C. M. Heard wrote on 24/11/2018 16:14:
On Sat, Nov 24, 2018 at 7:37 AM Nick Hilliard <nick@xxxxxxxxxx> wrote:
C. M. Heard wrote on 23/11/2018 16:20:
transit operators would generally take the view that any data-plane
packet which needs to be put through a slow path will be rate limited up
to 100% loss. We can argue endlessly at the IETF about the pros and
cons of this from a protocol development and management point of view
but at the end of the day, transit operators have networks to run, and
there is a jarring disparity between data-plane forwarding speed and
control-plane processing capacity. If you expect one to bleed into the
other, something needs to give. This is often going to be
silicon-specific; what is slow-pathed on one platform may not be
slow-pathed on another, so generalised statements are difficult in this
situation.
It's not clear to me what that has to do with the specific comments
that I made (and that you elided).
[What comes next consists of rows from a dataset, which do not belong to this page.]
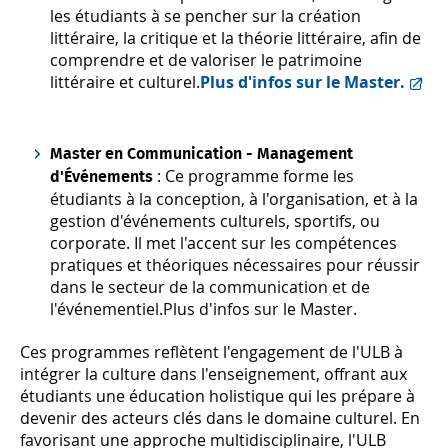
les étudiants à se pencher sur la création
littéraire, la critique et la théorie littéraire, afin de
comprendre et de valoriser le patrimoine
littéraire et culturel.
Plus d'infos sur le Master.
Master en Communication - Management
: Ce programme forme les
d'Événements
étudiants à la conception, à l'organisation, et à la
gestion d'événements culturels, sportifs, ou
corporate. Il met l'accent sur les compétences
pratiques et théoriques nécessaires pour réussir
dans le secteur de la communication et de
l'événementiel.
Plus d'infos sur le Master.
Ces programmes reflètent l'engagement de l'ULB à
intégrer la culture dans l'enseignement, offrant aux
étudiants une éducation holistique qui les prépare à
devenir des acteurs clés dans le domaine culturel. En
favorisant une approche multidisciplinaire, l'ULB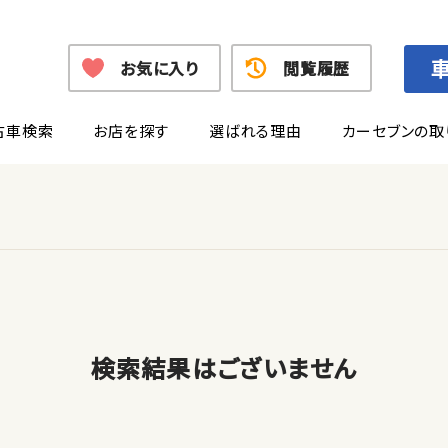
お気に入り
閲覧履歴
古車検索
お店を探す
選ばれる理由
カーセブンの取
検索結果はございません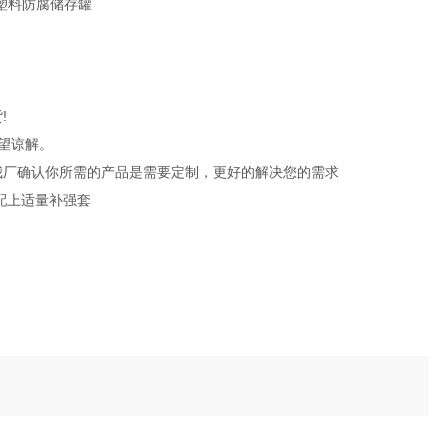
!
望谅解。
我厂确认你所需的产品是需要定制，更好的解决您的需求
配上适量补强套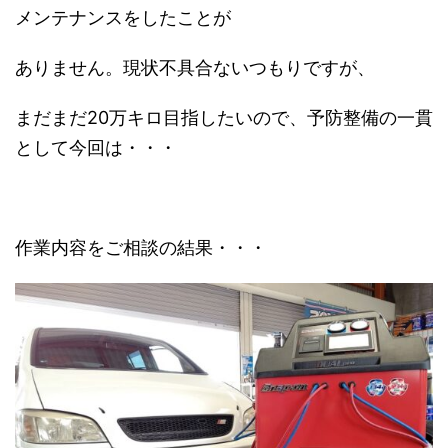
メンテナンスをしたことが
ありません。現状不具合ないつもりですが、
まだまだ20万キロ目指したいので、予防整備の一貫
として今回は・・・
作業内容をご相談の結果・・・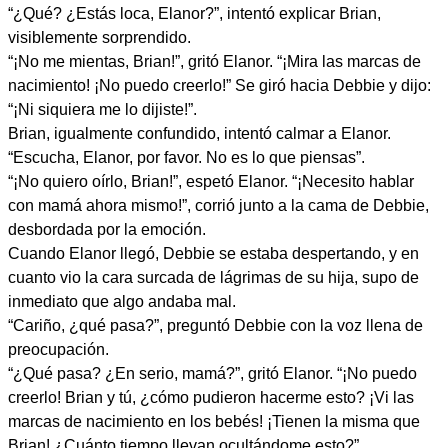
“¿Qué? ¿Estás loca, Elanor?”, intentó explicar Brian,
visiblemente sorprendido.
“¡No me mientas, Brian!”, gritó Elanor. “¡Mira las marcas de
nacimiento! ¡No puedo creerlo!” Se giró hacia Debbie y dijo:
“¡Ni siquiera me lo dijiste!”.
Brian, igualmente confundido, intentó calmar a Elanor.
“Escucha, Elanor, por favor. No es lo que piensas”.
“¡No quiero oírlo, Brian!”, espetó Elanor. “¡Necesito hablar
con mamá ahora mismo!”, corrió junto a la cama de Debbie,
desbordada por la emoción.
Cuando Elanor llegó, Debbie se estaba despertando, y en
cuanto vio la cara surcada de lágrimas de su hija, supo de
inmediato que algo andaba mal.
“Cariño, ¿qué pasa?”, preguntó Debbie con la voz llena de
preocupación.
“¿Qué pasa? ¿En serio, mamá?”, gritó Elanor. “¡No puedo
creerlo! Brian y tú, ¿cómo pudieron hacerme esto? ¡Vi las
marcas de nacimiento en los bebés! ¡Tienen la misma que
Brian! ¿Cuánto tiempo llevan ocultándome esto?”.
I would understand if I had brought
up handling of, say, HbH options rather than default drop policies for
unknown (and experimental) header types. Perhaps you could clarify.
hm yes, it was a bit obtuse. What I was trying to get at (and
completely failed to achieve) was:
1. that EHs are largely unusable anyway, so if this draft makes some
types slightly more unusable, that isn't going to make much of a
practical difference. RFC7872 suggests failure rates of ~30% - 50% for
fragment headers. Once you're in this territory, nothing you can do
will make things any worse.
2. transit operators don't like filtering stuff. They will filter
traffic if and only if that traffic is a nuisance or forms a threat to
the operation of their networks, and:
My primary objection is to the advice that says discard unknown
EHs and upper-layer protocols by default. That advice needs to
be more nuanced -- as is the advice for unknown option types
given in Sec. 4.4.5, I see no reason why these cases should
get different advice.
....3. Any recommendation that the IETF makes in this area may, or may
not, be taken as input into a decision machine, the result of which will
be to filter, or rate limit, or to forward. From this perspective, the
documentation needs to observe and make suggestions.